Work to be completed: Restate all the lines below word for word, but omit the pictures.

(Object-level change descriptions)

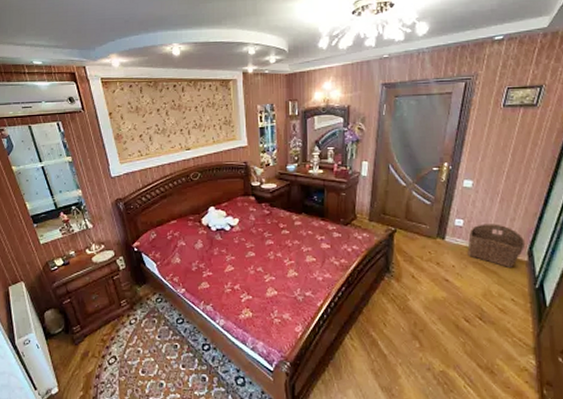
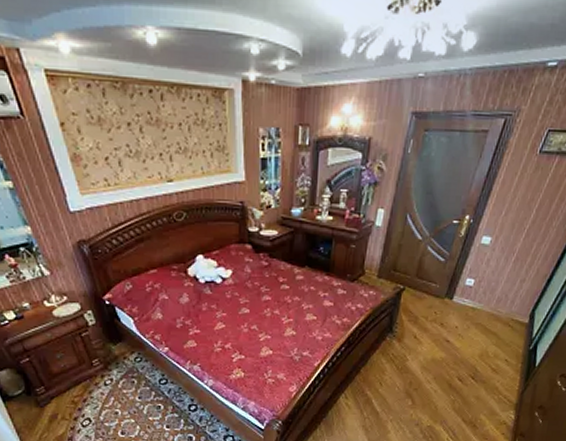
wicker basket: present [467,224,526,267] -> none [472,284,530,329]

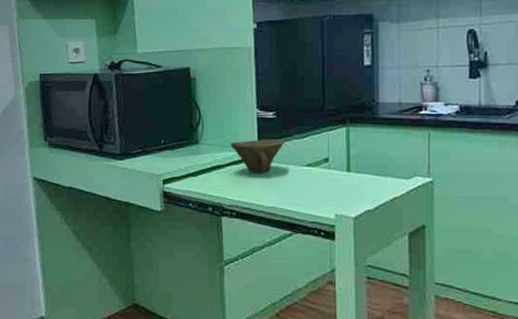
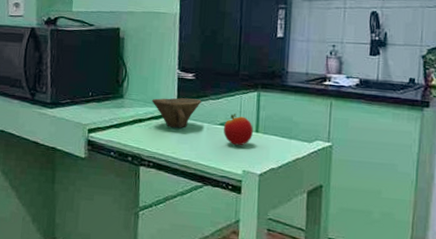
apple: none [311,153,344,188] -> present [224,113,253,146]

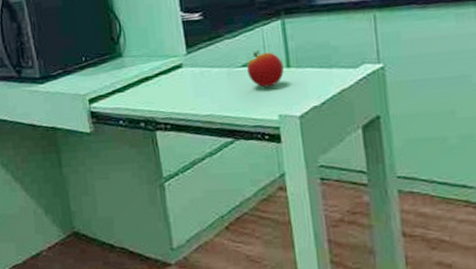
bowl: present [152,98,202,129] -> none [156,41,216,81]

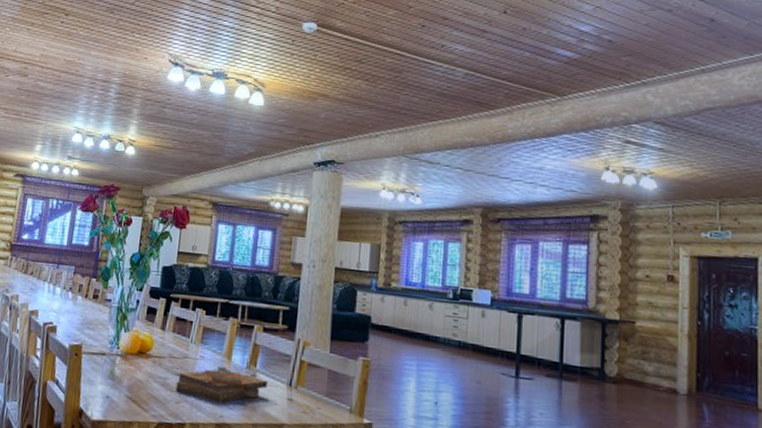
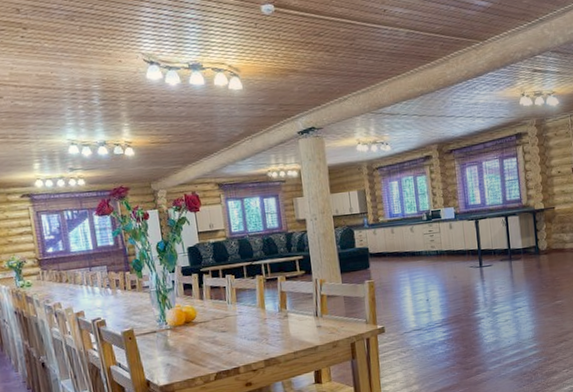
clipboard: present [176,366,267,404] -> none [224,315,299,345]

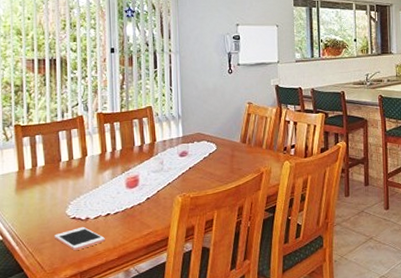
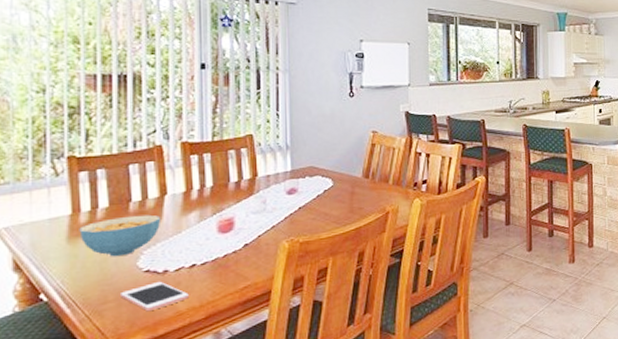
cereal bowl: none [24,172,84,206] -> present [79,214,162,257]

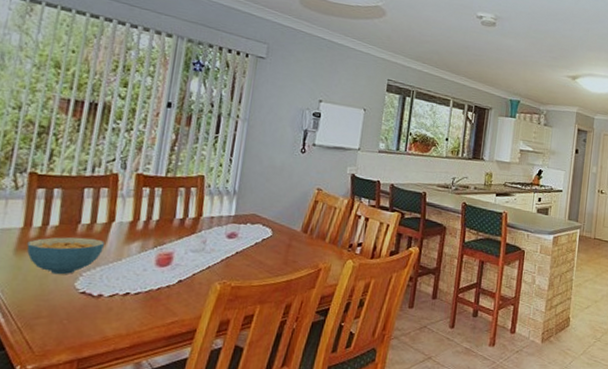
cell phone: present [119,281,189,312] -> none [53,304,118,333]

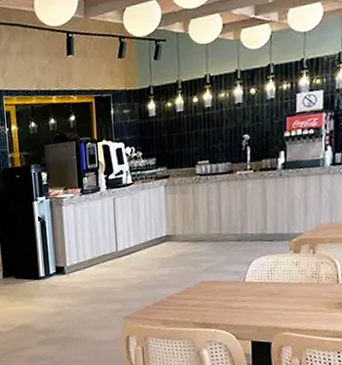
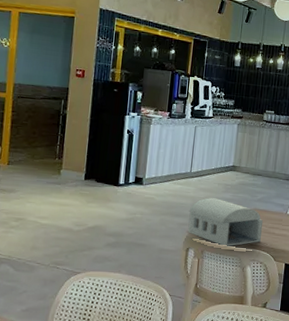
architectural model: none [122,276,216,330] -> present [188,198,264,247]

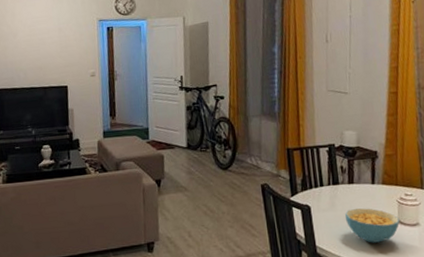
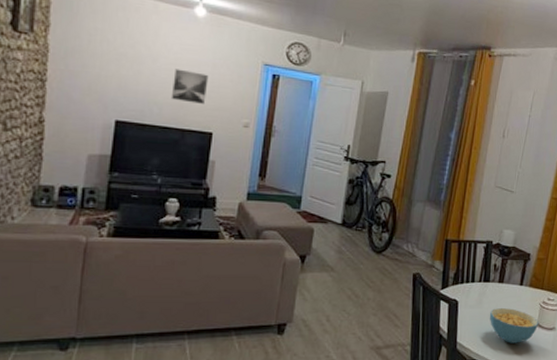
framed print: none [30,38,58,65] -> present [171,69,209,104]

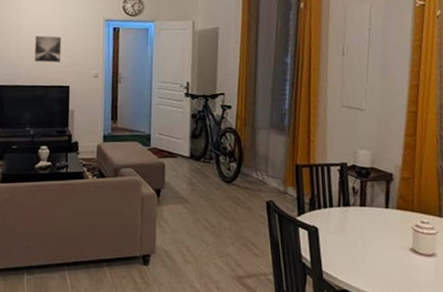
cereal bowl: present [490,307,539,343] -> none [355,233,415,272]

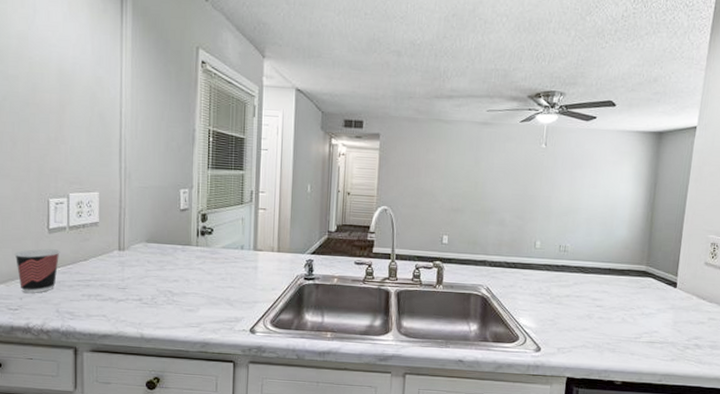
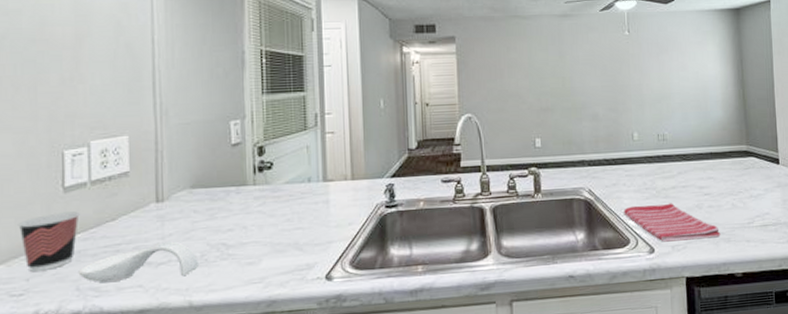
spoon rest: none [58,283,149,313] -> present [78,241,198,283]
dish towel: none [516,307,607,347] -> present [623,203,721,242]

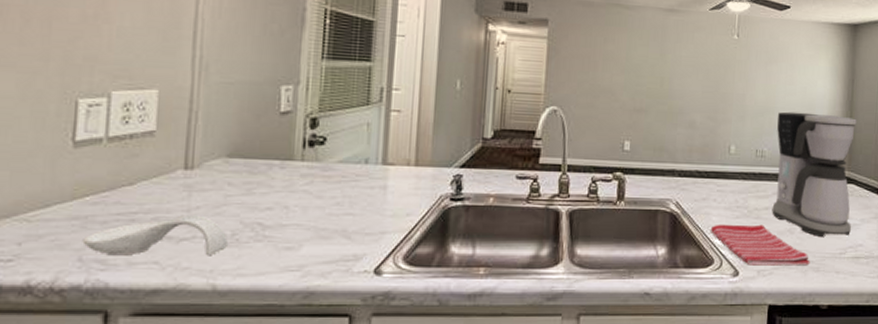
cup: present [18,211,80,271] -> none [13,170,91,235]
coffee maker: none [674,95,756,209] -> present [772,111,857,236]

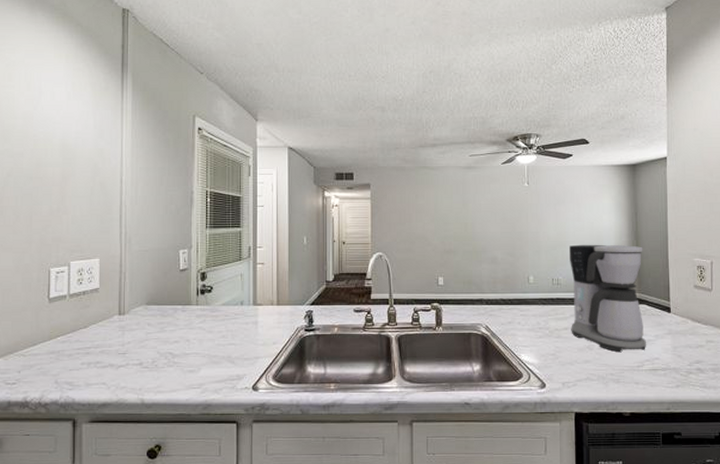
spoon rest: present [82,215,228,256] -> none [57,348,150,379]
dish towel: present [710,224,810,266] -> none [517,343,610,379]

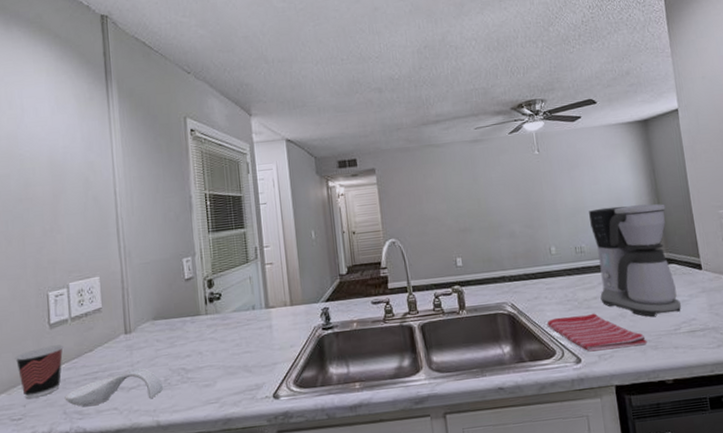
cup: none [14,318,60,365] -> present [15,345,64,398]
spoon rest: none [57,348,150,379] -> present [64,368,163,407]
dish towel: none [517,343,610,379] -> present [546,313,648,352]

Answer section:
wicker basket: present [467,224,526,267] -> none [472,284,530,329]

apple: none [311,153,344,188] -> present [224,113,253,146]

bowl: present [152,98,202,129] -> none [156,41,216,81]

clipboard: present [176,366,267,404] -> none [224,315,299,345]

cereal bowl: none [24,172,84,206] -> present [79,214,162,257]

cell phone: present [119,281,189,312] -> none [53,304,118,333]

architectural model: none [122,276,216,330] -> present [188,198,264,247]

framed print: none [30,38,58,65] -> present [171,69,209,104]

cereal bowl: present [490,307,539,343] -> none [355,233,415,272]

spoon rest: none [58,283,149,313] -> present [78,241,198,283]
dish towel: none [516,307,607,347] -> present [623,203,721,242]

cup: present [18,211,80,271] -> none [13,170,91,235]
coffee maker: none [674,95,756,209] -> present [772,111,857,236]

spoon rest: present [82,215,228,256] -> none [57,348,150,379]
dish towel: present [710,224,810,266] -> none [517,343,610,379]

cup: none [14,318,60,365] -> present [15,345,64,398]
spoon rest: none [57,348,150,379] -> present [64,368,163,407]
dish towel: none [517,343,610,379] -> present [546,313,648,352]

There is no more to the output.